Selected text ::
Segment Open

Shrinking Pyrenees glaciers will all disappear within 30 years, French scientists warn
GLACIERS will vanish from the Pyrenees within the next 30 years because of climate change and pollution, scientists have warned.
Glaciers have already shrunk by half in the past 20 years in the mountains on the border between France and Spain, according to a report by scientists who monitor them for Moraine, the local environmental group.
“Pyrenean glaciers are doomed,” said Pierre René, an expert on glaciers. Mr René said it was impossible to give an exact date for their disappearance, but predicted that it would happen by 2050. The glaciers feed rivers and contribute to biodiversity. Their ice helps keep mountainsides stable.

Segment Closed

Entries supplied ::
Segment Open

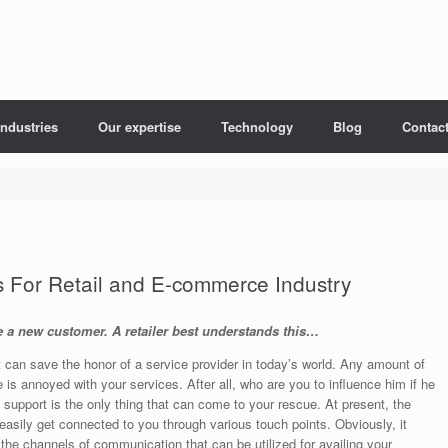
Industries
Our expertise
Technology
Blog
Contac
s For Retail and E-commerce Industry
re a new customer. A retailer best understands this…
 can save the honor of a service provider in today’s world. Any amount of
e is annoyed with your services. After all, who are you to influence him if he
 support is the only thing that can come to your rescue. At present, the
asily get connected to you through various touch points. Obviously, it
 the channels of communication that can be utilized for availing your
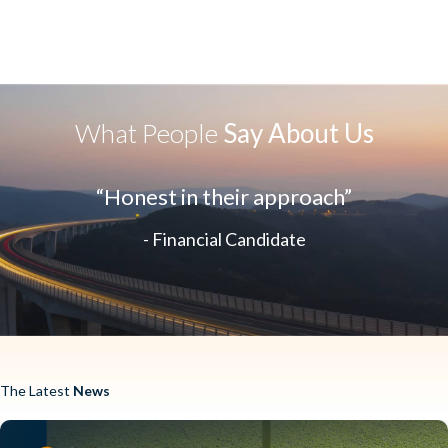
What People
Say About Us
“Honest in their approach”
- Financial Candidate
The Latest
News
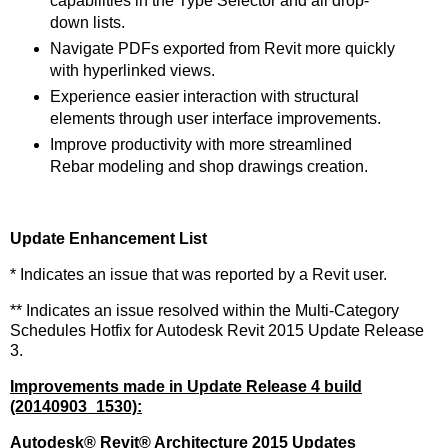
capabilities in the Type Selector and all drop-
down lists.
Navigate PDFs exported from Revit more quickly
with hyperlinked views.
Experience easier interaction with structural
elements through user interface improvements.
Improve productivity with more streamlined
Rebar modeling and shop drawings creation.
Update Enhancement List
* Indicates an issue that was reported by a Revit user.
** Indicates an issue resolved within the Multi-Category
Schedules Hotfix for Autodesk Revit 2015 Update Release
3.
Improvements made in Update Release 4 build
(20140903_1530):
Autodesk
®
Revit
®
Architecture 2015 Updates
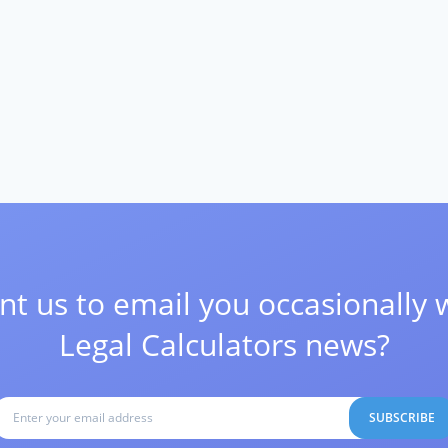
t us to email you occasionally 
Legal Calculators news?
SUBSCRIBE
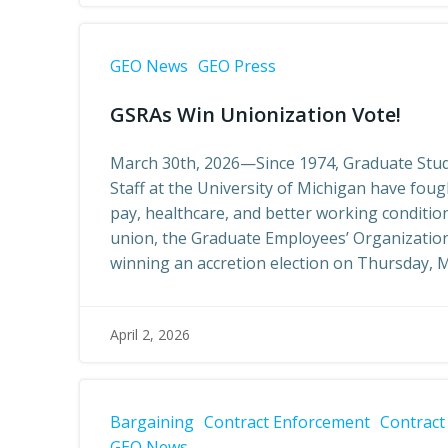
GEO News
GEO Press
GSRAs Win Unionization Vote!
March 30th, 2026—Since 1974, Graduate Stud
Staff at the University of Michigan have fou
pay, healthcare, and better working conditio
union, the Graduate Employees’ Organization
winning an accretion election on Thursday, M
April 2, 2026
Bargaining
Contract Enforcement
Contract
GEO News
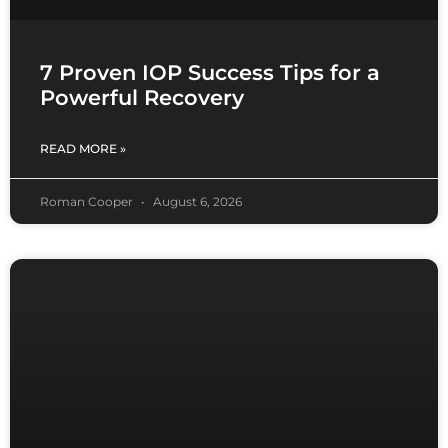
7 Proven IOP Success Tips for a
Powerful Recovery
READ MORE »
Roman Cooper
August 6, 2026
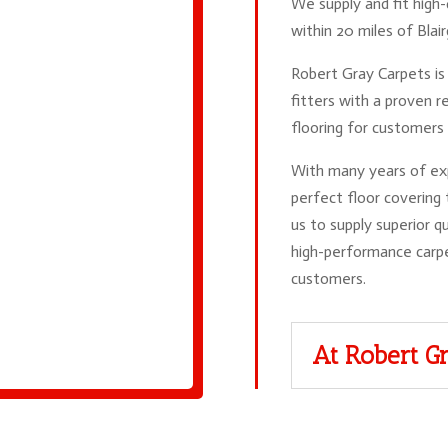
We supply and fit high-
within 20 miles of Blai
Robert Gray Carpets is 
fitters with a proven re
flooring for customers 
With many years of exp
perfect floor covering
us to supply superior qu
high-performance carp
customers.
At Robert Gr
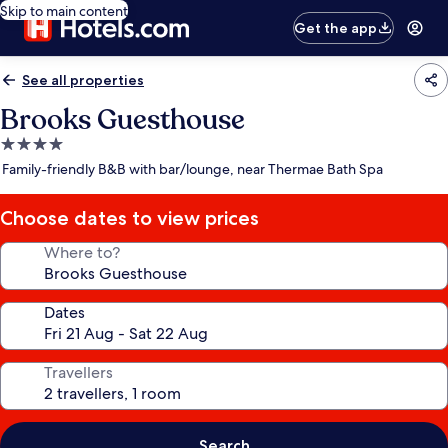
Skip to main content
Get the app
See all properties
Brooks Guesthouse
4.0
star
Family-friendly B&B with bar/lounge, near Thermae Bath Spa
property
Choose dates to view prices
Where to?
Dates
Travellers
Search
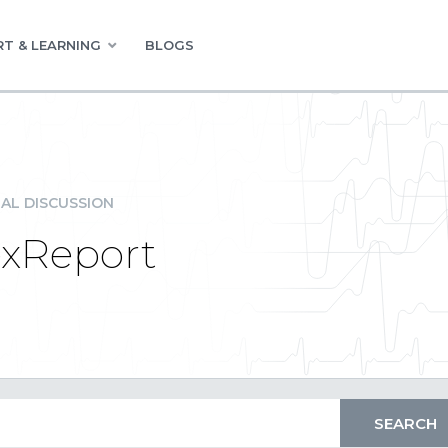
T & LEARNING
BLOGS
AL DISCUSSION
exReport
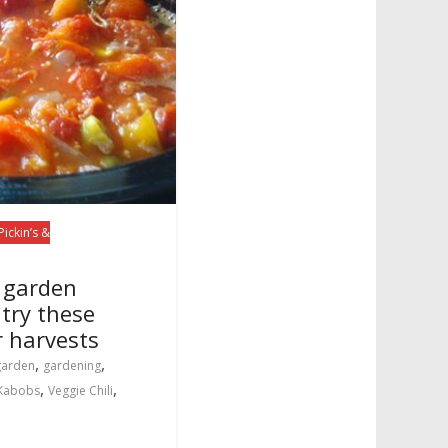
Pickin’s &
f garden
 try these
r harvests
,
,
garden
gardening
,
,
 Kabobs
Veggie Chili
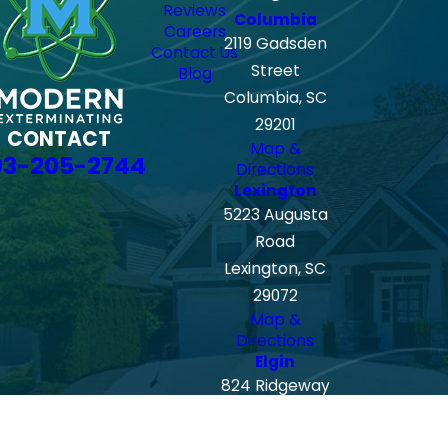
Reviews
Columbia
Careers
2119 Gadsden
Contact Us
Street
Blog
Columbia, SC
29201
CONTACT
Map &
03-205-2744
Directions
Lexington
5223 Augusta
Road
Lexington, SC
29072
Map &
Directions
Elgin
824 Ridgeway
Road
Lugoff-Elgin,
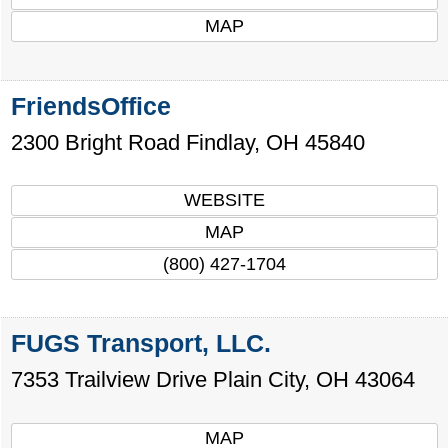
MAP
FriendsOffice
2300 Bright Road
Findlay
,
OH
45840
WEBSITE
MAP
(800) 427-1704
FUGS Transport, LLC.
7353 Trailview Drive
Plain City
,
OH
43064
MAP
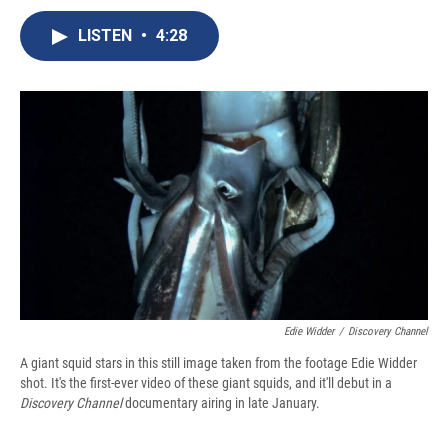
c
u
r
i
n
a
e
e
e
p
k
i
LISTEN
•
4:28
b
s
a
b
e
l
o
k
d
o
d
o
y
s
a
I
k
r
n
d
Edie Widder
/
Discovery Channel
A giant squid stars in this still image taken from the footage Edie Widder
shot. It's the first-ever video of these giant squids, and it'll debut in a
Discovery Channel
documentary airing in late January.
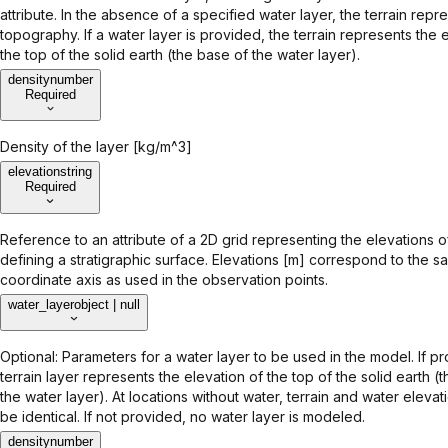
attribute. In the absence of a specified water layer, the terrain repr
topography. If a water layer is provided, the terrain represents the 
the top of the solid earth (the base of the water layer).
density
number
Required
Density of the layer [kg/m^3]
elevation
string
Required
Reference to an attribute of a 2D grid representing the elevations o
defining a stratigraphic surface. Elevations [m] correspond to the s
coordinate axis as used in the observation points.
water_layer
object | null
Optional: Parameters for a water layer to be used in the model. If p
terrain layer represents the elevation of the top of the solid earth (
the water layer). At locations without water, terrain and water eleva
be identical. If not provided, no water layer is modeled.
density
number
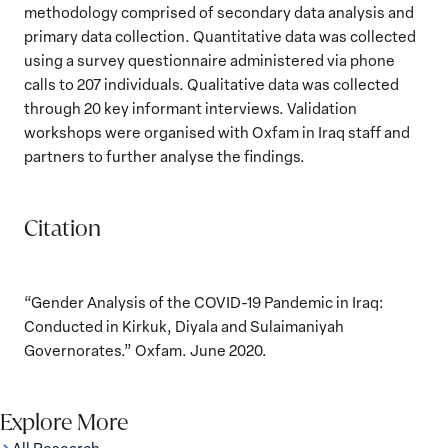
methodology comprised of secondary data analysis and
primary data collection. Quantitative data was collected
using a survey questionnaire administered via phone
calls to 207 individuals. Qualitative data was collected
through 20 key informant interviews. Validation
workshops were organised with Oxfam in Iraq staff and
partners to further analyse the findings.
Citation
“Gender Analysis of the COVID-19 Pandemic in Iraq:
Conducted in Kirkuk, Diyala and Sulaimaniyah
Governorates.” Oxfam. June 2020.
Explore More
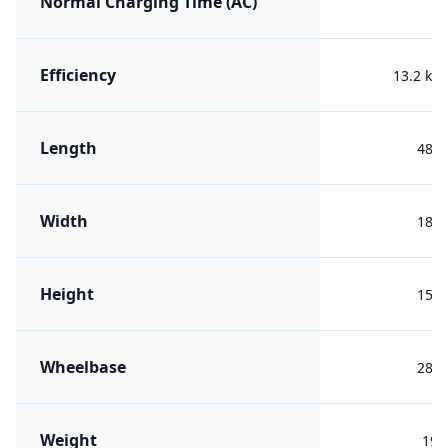
Normal Charging Time (AC)
Efficiency
13.2 kW
Length
487
Width
186
Height
150
Wheelbase
287
Weight
193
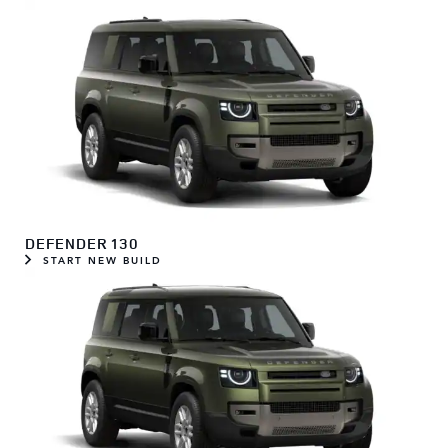
DEFENDER 130
START NEW BUILD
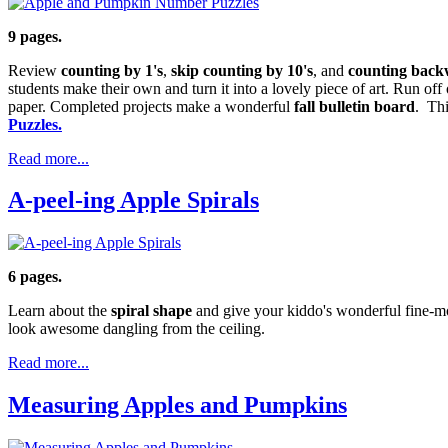
9 pages.
Review
counting by 1's
,
skip counting by 10's
, and
counting back
students make their own and turn it into a lovely piece of art. Run off
paper. Completed projects make a wonderful
fall bulletin board
. Thi
Puzzles.
Read more...
A-peel-ing Apple Spirals
6 pages.
Learn about the
spiral shape
and give your kiddo's wonderful fine-moto
look awesome dangling from the ceiling.
Read more...
Measuring Apples and Pumpkins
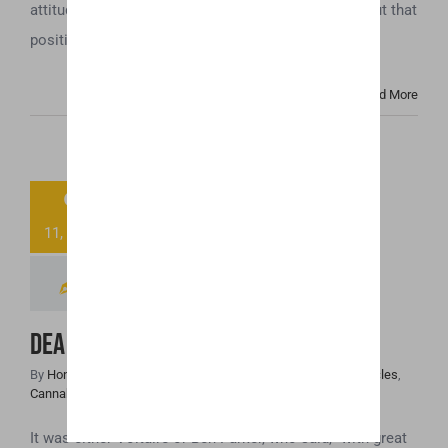
attitude towards the cannabis industry, and the fallout that
position [...]
Read More
9
DEA Placed CBD
11, 2018
As Schedule V?
DEA Placed CBD As Schedule V?
By
Honey Hive
|
November 9th, 2018
|
Cannabis Industry Articles
,
Cannabis News
,
Uncategorized
It was either Voltaire or Ben Parker, who said, “with great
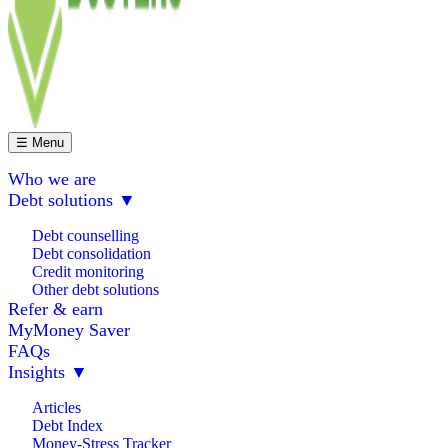
☰ Menu
Who we are
Debt solutions
▼
Debt counselling
Debt consolidation
Credit monitoring
Other debt solutions
Refer & earn
MyMoney Saver
FAQs
Insights
▼
Articles
Debt Index
Money-Stress Tracker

Segment Closed

Parts of the exercise ::
1. Repeat the portion of the article on Pyrenees glaciers starting with "Shrinking Pyrenees glaciers" and going on through "scientists have warned.".
2. Summarize the article on Pyrenees glaciers in two sentences.
3. Answer these questions from the article on Pyrenees glaciers:
(a) By how much have the glaciers shrunk in the past 20 years?
(b) For which local environmental group do the reporting scientists monitor the glaciers?
(c) By what year does Pierre René predict the glaciers will be gone?
The rows were taken from a separate source.

Expected results ::
1.
Shrinking Pyrenees glaciers will all disappear within 30 years, French scientists warn
GLACIERS will vanish from the Pyrenees within the next 30 years because of climate change and pollution, scientists have warned.

2. Scientists warn that climate change and pollution will make all the glaciers in the Pyrenees disappear within 30 years, and a glacier expert predicts this will happen by 2050. The glaciers have already shrunk by half in the past 20 years, and they feed rivers, contribute to biodiversity and help keep mountainsides stable.

3.
(a) By half.
(b) Moraine.
(c) 2050.